Ich hab mal versucht einen Barsch zu schuppen, nach 2 Minuten hab ich es aufgegeben und hab ihn filitiert. Wer hat das passende Gerät dafür? Gibt es spézielle Fischschupper oder muss man nur einen Trick anwenden. Ich wollte mal Barsch im Backofen machen.


----------



## Robert (26. Oktober 2005)

*AW: Barsche und Zander schuppen*

Hi Wahoo,

Nimm einen stabilen Stock und schraub 2-3 Kronkorken drauf.
Die Zähne von den Kronkorken geben einen 1A Schupper ab
(und kost nix(

Servus,

Robert


----------



## Pannenfischer (26. Oktober 2005)

*AW: Barsche und Zander schuppen*



			
				Robert schrieb:
			
		

> Hi Wahoo,
> 
> Nimm einen stabilen Stock und schraub 2-3 Kronkorken drauf.
> Die Zähne von den Kronkorken geben einen 1A Schupper ab
> ...


----------



## Thomas9904 (26. Oktober 2005)

*AW: Barsche und Zander schuppen*

Bei Barsch und Zander würdee ich die Haut abziehen und nicht schuppen, wenn aber schon schuppen, mach das nie im Hause sondern Im Freien!!!
Sonst kriegste Ärger mit den Mitbewohnern.


----------



## Forellenfreund (26. Oktober 2005)

*AW: Barsche und Zander schuppen*

@thomas....

Also das verstehe ich jetzt nicht aus Deinem Munde. 

Wieso einem Zander die Haut abziehen ?? 

Finde es gibt fast keinen Fisch aus unseren Süßwassergewässern deren Haut kross angebraten so lecker schmeckt wie die eines Zanders.


-------------------------------

Das Schuppen eines Zanders oder Barsches in der Wohnung bzw. in der Küche entfernen macht man nur einmal ... dann bekommt man entweder ärger von jemandem ... oder man ärgert sich beim Entfernen der Schuppen im 10 Meter Radius über sich selber .... 


Gruß


Sven


----------



## darth carper (26. Oktober 2005)

*AW: Barsche und Zander schuppen*

Barschen auf jeden Fall immer die Haut abziehen. das Schuppen ist eine Heidenarbeit, besonders wenn man viele kleinere Barsche hat.


----------



## HD4ever (26. Oktober 2005)

*AW: Barsche und Zander schuppen*

ich filetier die auch nur noch .....
hab das Schuppen auch nur ein einziges mal gemacht ... |uhoh:


----------



## hd-treiber (26. Oktober 2005)

*AW: Barsche und Zander schuppen*

Vor dem Schuppen mit dem steil angesetzten Messer den Schwanz festhalten und mit der anderen Hand am Kopf ziehen und den Fisch damit "recken". Damit stellen sich dei Schuppen etwas auf und lassen sich so besser entfernen. #6


----------



## Kochtoppangler (26. Oktober 2005)

*AW: Barsche und Zander schuppen*

Muss Thomas recht geben besonders bei Barschen würde ich mir nicht die arbeit des Schuppens machen . Haut abziehen geht mit etwas übung super schnell !
Filitieren lohnt sich ja höchstens bei großen Brschen bei den kleinen gibts danach ja Fischstäbchen   =)


----------



## Reisender (26. Oktober 2005)

*AW: Barsche und Zander schuppen*

1) Schuppen von Barschen ist ganz einfach !!!

Nie die Barsche Trocknen lassen, immer feucht halten.
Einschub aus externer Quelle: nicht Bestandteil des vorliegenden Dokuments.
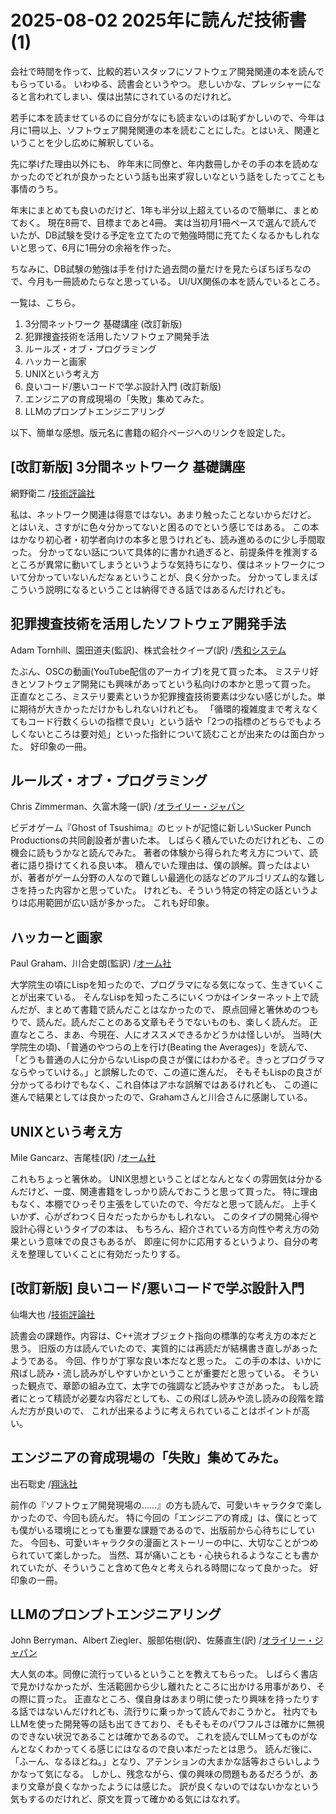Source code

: # 2025-08-02 2025年に読んだ技術書 (1)
会社で時間を作って、比較的若いスタッフにソフトウェア開発関連の本を読んでもらっている。
いわゆる、読書会というやつ。
悲しいかな、プレッシャーになると言われてしまい、僕は出禁にされているのだけれど。

若手に本を読ませているのに自分がなにも読まないのは恥ずかしいので、今年は月に1冊以上、ソフトウェア開発関連の本を読むことにした。とはいえ、関連ということを少し広めに解釈している。

先に挙げた理由以外にも、
昨年末に同僚と、年内数冊しかその手の本を読めなかったのでどれが良かったという話も出来ず寂しいなという話をしたってことも事情のうち。

年末にまとめても良いのだけど、1年も半分以上超えているので簡単に、まとめておく。
現在8冊で、目標まであと4冊。
実は当初月1冊ペースで選んで読んでいたが、DB試験を受ける予定を立てたので勉強時間に充てたくなるかもしれないと思って、6月に1冊分の余裕を作った。

ちなみに、DB試験の勉強は手を付けた過去問の量だけを見たらぼちぼちなので、今月も一冊読めたらなと思っている。
UI/UX関係の本を読んでいるところ。

一覧は、こちら。

1. 3分間ネットワーク 基礎講座 (改訂新版)
1. 犯罪捜査技術を活用したソフトウェア開発手法
1. ルールズ・オブ・プログラミング
1. ハッカーと画家
1. UNIXという考え方
1. 良いコード/悪いコードで学ぶ設計入門 (改訂新版)
1. エンジニアの育成現場の「失敗」集めてみた。
1. LLMのプロンプトエンジニアリング

以下、簡単な感想。版元名に書籍の紹介ページへのリンクを設定した。

## \[改訂新版] 3分間ネットワーク 基礎講座
網野衛二
/[技術評論社](https://gihyo.jp/book/2010/978-4-7741-4373-6)

私は、ネットワーク関連は得意ではない。あまり触ったことないからだけど。
とはいえ、さすがに色々分かってないと困るのでという感じではある。
この本はかなり初心者・初学者向けの本多と思うけれども、読み進めるのに少し手間取った。
分かってない話について具体的に書かれ過ぎると、前提条件を推測するところが異常に動いてしまうというような気持ちになり、僕はネットワークについて分かっていないんだなぁということが、良く分かった。
分かってしまえばこういう説明になるということは納得できる話ではあるんだけれども。

## 犯罪捜査技術を活用したソフトウェア開発手法
Adam Tornhill、園田道夫(監訳)、株式会社クイープ(訳)
/[秀和システム](https://www.shuwasystem.co.jp/book/9784798071756.html)

たぶん、OSCの動画(YouTube配信のアーカイブ)を見て買った本。
ミステリ好きとソフトウェア開発にも興味があってという私向けの本かと思って買った。
正直なところ、ミステリ要素というか犯罪捜査技術要素は少ない感じがした。単に期待が大きかっただけかもしれないけれども。
「循環的複雑度まで考えなくてもコード行数くらいの指標で良い」という話や「2つの指標のどちらでもよろしくないところは要対処」といった指針について読むことが出来たのは面白かった。
好印象の一冊。

## ルールズ・オブ・プログラミング
Chris Zimmerman、久富木隆一(訳)
/[オライリー・ジャパン](https://www.oreilly.co.jp/books/9784814400416/)

ビデオゲーム『Ghost of Tsushima』のヒットが記憶に新しいSucker Punch Productionsの共同創設者が書いた本。
しばらく積んでいたのだけれども、この機会に読もうかなと読んでみた。
著者の体験から得られた考え方について、読者に語り掛けてくれる良い本。
積んでいた理由は、僕の誤解。買ったはよいが、著者がゲーム分野の人なので難しい最適化の話などのアルゴリズム的な難しさを持った内容かと思っていた。
けれども、そういう特定の特定の話というよりは応用範囲が広い話が多かった。
これも好印象。

## ハッカーと画家
Paul Graham、川合史朗(監訳)
/[オーム社](https://www.ohmsha.co.jp/book/9784274065972/)

大学院生の頃にLispを知ったので、プログラマになる気になって、生きていくことが出来ている。
そんなLispを知ったころにいくつかはインターネット上で読んだが、まとめて書籍で読んだことはなかったので、
原点回帰と箸休めのつもりで、読んだ。読んだことのある文章もそうでないものも、楽しく読んだ。
正直なところ、まあ、今現在、人にオススメできるかどうかは怪しいが。
当時(大学院生の頃)、「普通のやつらの上を行け(Beating the Averages)」を読んで、
「どうも普通の人に分からないLispの良さが僕にはわかるぞ。きっとプログラマならやっていける。」と誤解したので、この道に進んだ。
そもそもLispの良さが分かってるわけでもなく、これ自体はアホな誤解ではあるけれども、
この道に進んで結果としては良かったので、Grahamさんと川合さんに感謝している。

## UNIXという考え方
Mile Gancarz、吉尾桂(訳)
/[オーム社](https://www.ohmsha.co.jp/book/9784274064067/)

これもちょっと箸休め。
UNIX思想ということばとなんとなくの雰囲気は分かるんだけど、一度、関連書籍をしっかり読んでおこうと思って買った。
特に理由もなく、本棚でひっそり主張をしていたので、今だなと思って読んだ。
上手くいかず、心がざわつく日々だったからかもしれない。
このタイプの開発心得や設計心得というタイプの本は、
もちろん、紹介されている方向性や考え方の効果という意味での良さもあるが、
即座に何かに応用するというより、自分の考えを整理していくことに有効だったりする。

## \[改訂新版] 良いコード/悪いコードで学ぶ設計入門
仙塲大也
/[技術評論社](https://gihyo.jp/book/2025/978-4-297-14622-1)

読書会の課題作。内容は、C++流オブジェクト指向の標準的な考え方の本だと思う。
旧版の方は読んでいたので、実質的には再読だが結構書き直しがあったようである。
今回、作りが丁寧な良い本だなと思った。
この手の本は、いかに飛ばし読み・流し読みがしやすいかということが重要だと思っている。
そういった観点で、章節の組み立て、太字での強調など読みやすさがあった。
もし読者にとって精読が必要な内容だとしても、この飛ばし読みや流し読みの段階を踏んだ方が良いので、
これが出来るように考えられていることはポイントが高い。

## エンジニアの育成現場の「失敗」集めてみた。
出石聡史
/[翔泳社](https://www.shoeisha.co.jp/book/detail/9784798189666)

前作の『ソフトウェア開発現場の……』の方も読んで、可愛いキャラクタで楽しかったので、今回も読んだ。
特に今回の「エンジニアの育成」は、僕にとっても僕がいる環境にとっても重要な課題であるので、出版前から心待ちにしていた。
今回も、可愛いキャラクタの漫画とストーリーの中に、大切なことがつめられていて楽しかった。
当然、耳が痛いことも・心抉られるようなことも書かれていたが、そういうこと含めて色々と考えられる時間になって良かった。
好印象の一冊。

## LLMのプロンプトエンジニアリング
John Berryman、Albert Ziegler、服部佑樹(訳)、佐藤直生(訳)
/[オライリー・ジャパン](https://www.oreilly.co.jp/books/9784814401130/)

大人気の本。同僚に流行っているということを教えてもらった。
しばらく書店で見かけなかったが、生活範囲から少し離れたところに出かける用事があり、その際に買った。
正直なところ、僕自身はあまり明に使ったり興味を持ったりする話ではないんだけれども、流行りに乗っかって読んでおこうかと。
社内でもLLMを使った開発等の話も出てきており、そもそもそのパワフルさは確かに無視のできない状況であることは確かであるので。
これを読んでLLMってものがなんとなくわかってくる感じにはなるので良い本だったとは思う。
読んだ後に、「ふーん、なるほどね。」となり、アテンションの大まかな話等おさらいしようかなって気になる。
しかし、残念ながら、僕の興味の問題もあるだろうが、あまり文章が良くなかったようには感じた。
訳が良くないのではないかなという気もするのだけれど、原文を買って確かめる気にはなれず。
Wenn sie einmal Trocken waren, dann kann man es vergessen.

2) Wo Schuppe ich Barsche !!!!

Ganz einfach, in einen Eimer mit Wasser. Immer die Burschen unter Wasser halten und dann gut Putzen. Ist halt ein wenig Arbeit, aber es lohnt sich.
Auch in der Küche kann man sie Putzen, genug Wasser in die Spüle. Da sich immer viele schuppen ansammeln, immer bei ziehen des Stöpsels ein wenig Kuchen Rollen Papier auf den Abfluss legen. So gelangen nur wenig Schuppen in den Abfluss. 

3) Braten von Barsche !!!

Die meisten Fehler werden gemacht das man die Barsche in zu Großer Hitze Brät. Langsam Braten ist die Diverse, denn wenn man die Barsche langsam Brät, dann werden die Gräten auch weicher und man hat nicht so große maläste damit. Was man machen sollte, ist die Barsche immer über den Rücken einschneiden. Dann leicht in Mehl wenden und Fertig.....Salzen tu ich immer beim essen, denn nur so bekommt man denn besten Geschmack raus.

Und nun noch eins !!! Ich werde das wochenende wieder in den Norden Fahren und habe in meiner Einkaufsliste auch wieder ein Entschupper stehen. Also wenn einer einen haben möchte, dann werde ich einige mehr besorgen und diese verschicken. Was die Kosten weiß ich nicht !! aber Teuer sind die Dinger nicht. Werde auch wieder versuchen die zu bekommen die ich Früher auch benutzt habe. Einen Stabilen Griff und eine gute Schuppfläche. Versprechen kann ich es nicht das ich die Besten finde, aber wenn ich sie habe, dann könnt ihr davon ausgehen das ihr bestens versorgt seit.


----------



## Pilkman (26. Oktober 2005)

*AW: Barsche und Zander schuppen*

Ich lese hier immer vom Haut abziehen bei Barschen - was ist damit gemeint? Das Häuten des runtergeschnittenen Filets oder des ganzen Fisches?


----------



## darth carper (26. Oktober 2005)

*AW: Barsche und Zander schuppen*

Des ganzen Fisches.


----------



## Kochtoppangler (26. Oktober 2005)

*AW: Barsche und Zander schuppen*

Damit ist gemeint dem ganzen fisch die Haut abzuziehen . Das beim Filet zu machen hätte keinen Sinn , das geht mitm Messer schneller .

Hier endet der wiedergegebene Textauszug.